8. Updating your resume:
Before you leave, it is important that you update your resume with the experience you’ve gained from your work term. This will prepare you for the upcoming hiring process. A few tips from your Career Recruitment Specialists for updating your resume:
- Your resume should reflect the skills and knowledge you’ve developed during your work term.
- Include all new qualifications, volunteer/extra work, and new skills.
- Avoid using the title “Intern” or “Co-op” – speak with your supervisor about a title that accurately reflects the work you did.
- Ensure your action statements focus on the skills you used, the duties you performed and the result or value of the work.

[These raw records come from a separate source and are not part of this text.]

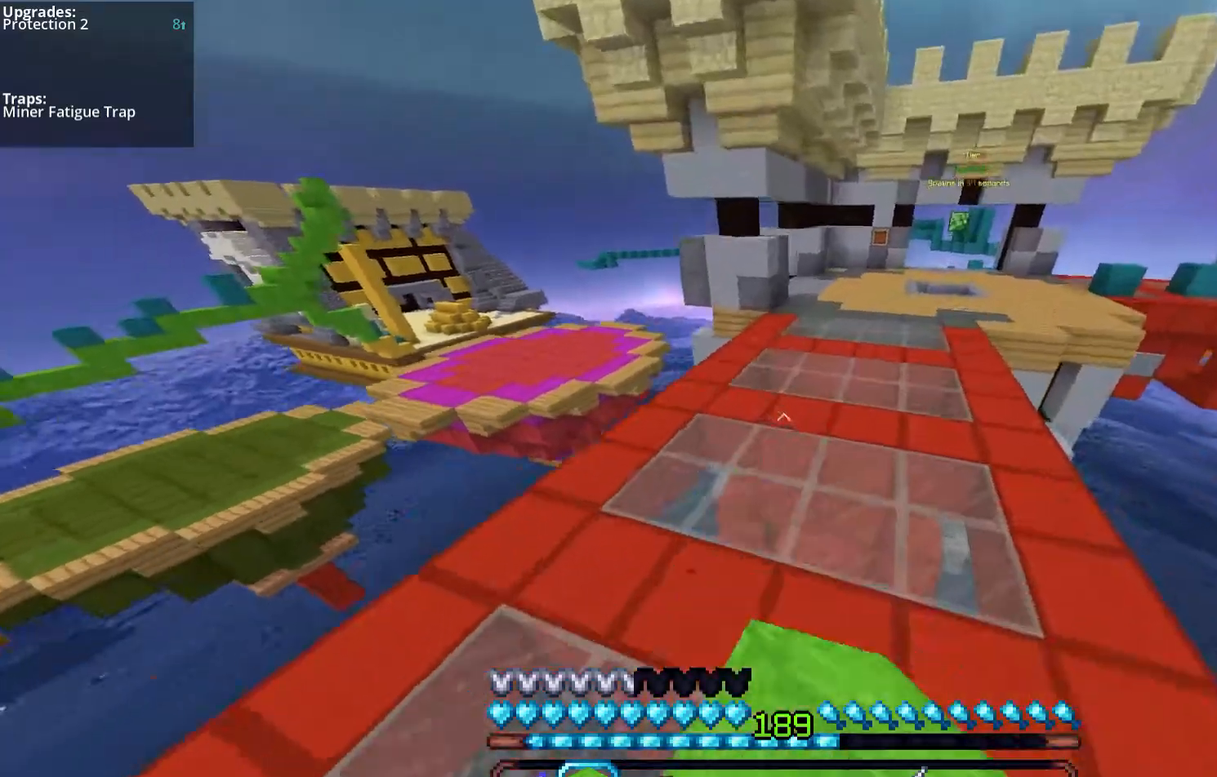
{"keys": ["d", "space", "w"], "mouse": [], "events": []}
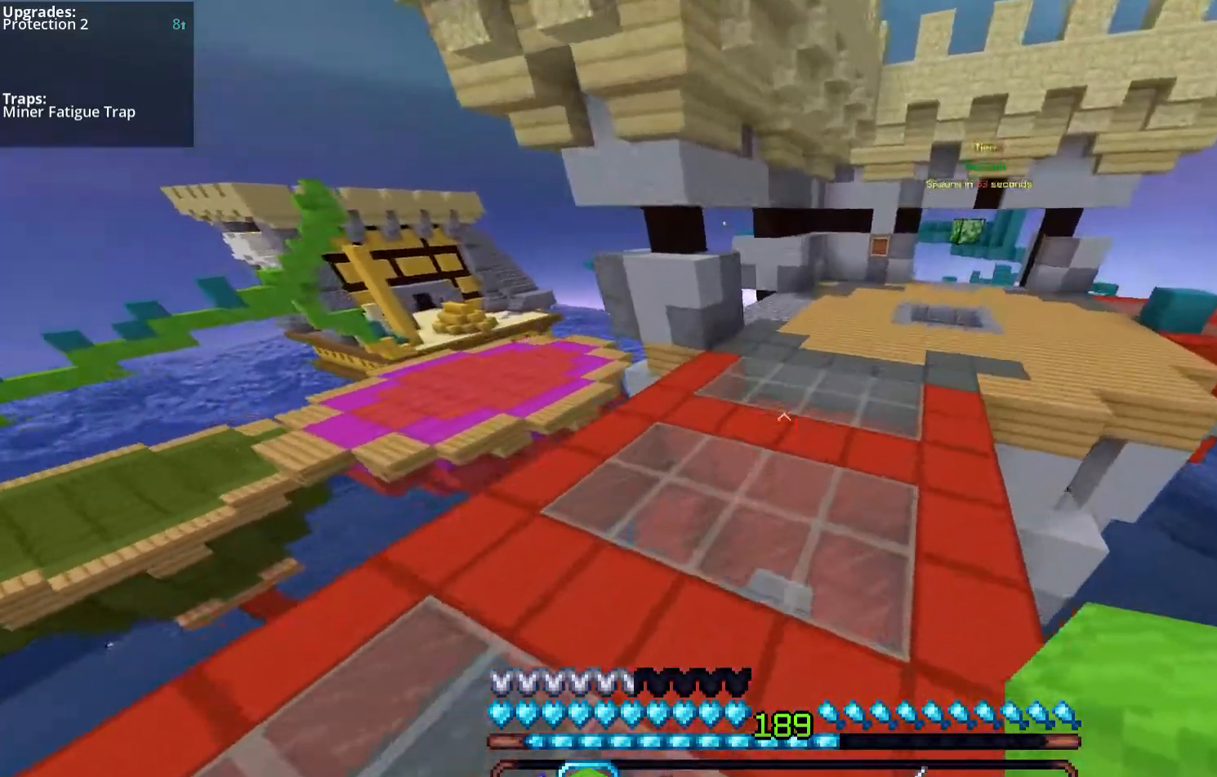
{"keys": ["space", "w"], "mouse": ["left"], "events": [[34, "mouse_left", "down"], [302, "d", "up"]]}
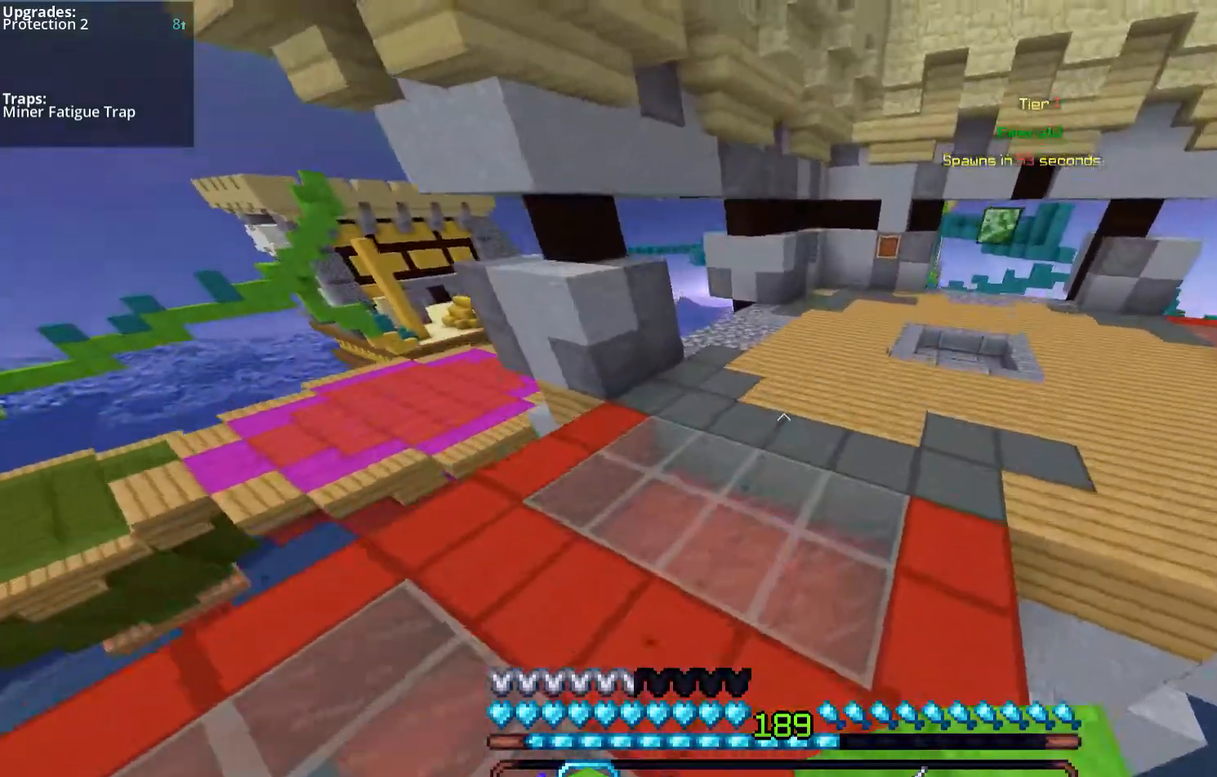
{"keys": ["d", "space", "w"], "mouse": [], "events": [[67, "d", "down"], [435, "mouse_left", "up"]]}
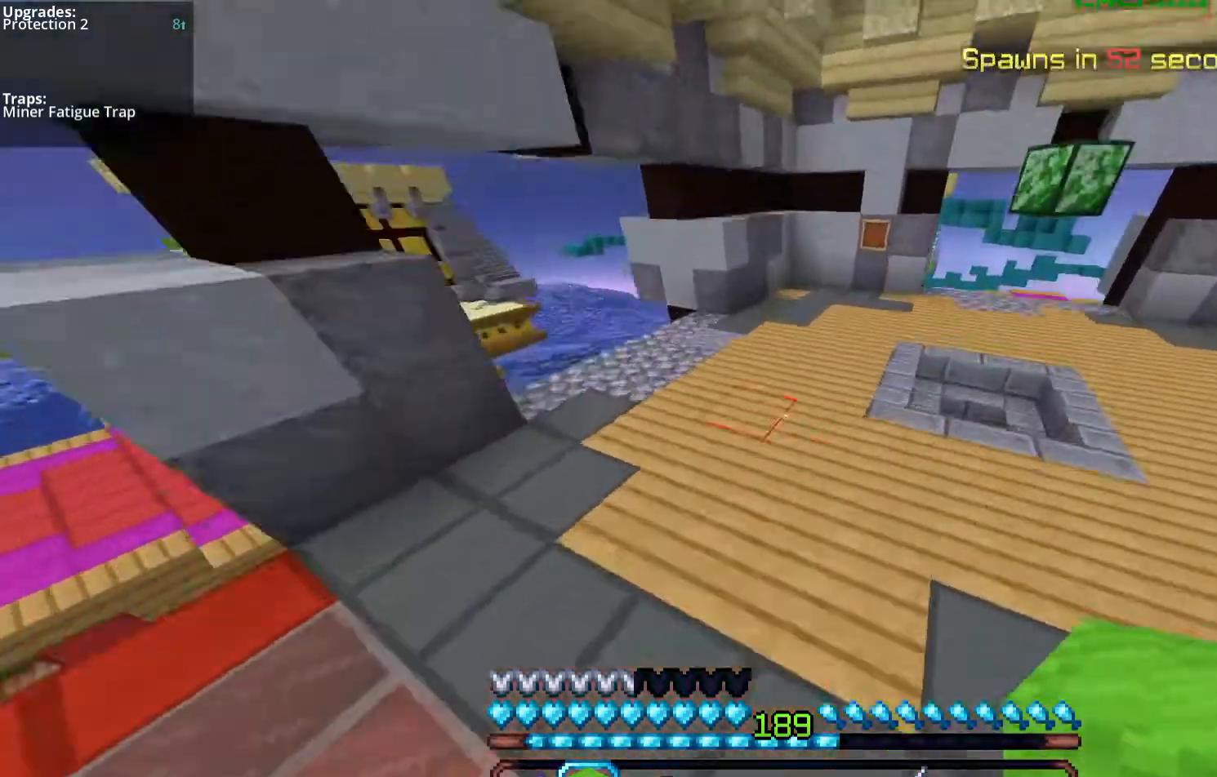
{"keys": ["a", "space", "w"], "mouse": ["left"], "events": [[134, "d", "up"], [134, "mouse_left", "down"], [402, "a", "down"]]}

9. Updating your LinkedIn profile:
LinkedIn is a powerful tool that can either enhance or hinder your chances of finding your future job. LinkedIn is a valuable online profile that highlights your skills, education, and qualifications. Just like your Facebook profile, your LinkedIn should always be up to date. Here is a list of 6 things you should do to update your LinkedIn profile after your work term, drawing some inspiration from Forbes’ Eight Things You Should Do on LinkedIn As Soon As You Get Laid Off :
- Update your work experience: Treat your LinkedIn profile like a resume, employers will be looking at it. Make sure to add your work term position to your profile. You have developed many new skills and have been entrusted with many new tasks. Include all these in the job description, allow it to accurately reflect the work you have done. What you have learned can be valuable to future employers.
- Update your contact info: If your current listed contact info pertains to your current place of employment, make sure to change it to a personal email once you leave.
- Update your summary: Tag something on to the end of your summary indicating you are looking for a new opportunity. It indicates that you are looking for a new position. The more specific the better.
- Enter an end date for your current job: Make sure to uncheck the “I currently work there” box and put in an end date.
- Add new qualifications: If you have earned any new qualifications or certifications during your work term, add them to your profile.
- Add Connections: In the last few weeks on the job, make as many connections with both coworkers and clients as you can. Add the people you have met and connected with to your LinkedIn profile. When requesting to add them as a connection, tailor your message to each individual, and remind them of how you know each other. These first-degree connections can help you get a foot in the door with the companies you want to work for in the future.
- Ask for recommendations: Let your colleagues know that you will be looking for a new job. Hopefully, by now you will have a better sense of what you hope to do for your next work term. When asking for a recommendation be as specific as possible, suggest bullet points you would like them to cover. You should offer to write them a recommendation in return.
10. Pass in keys and company property:
Be sure to leave all keys, company property, and confidential material if you have been given any during your work term.
Your work term is merely the first step to a long and prosperous career. First impressions count for everything and what you do now can make the next step that much easier. Value the connections you have made, they can be invaluable to your career. Work hard and making a lasting impression with your employer; their support through connections and references can be a huge asset to your future work endeavors. Stay on top of your tasks and update all your information whether it be resumes or LinkedIn, because it’s never too early to start hunting for the next position. Good luck and make the best of your last few weeks on the job!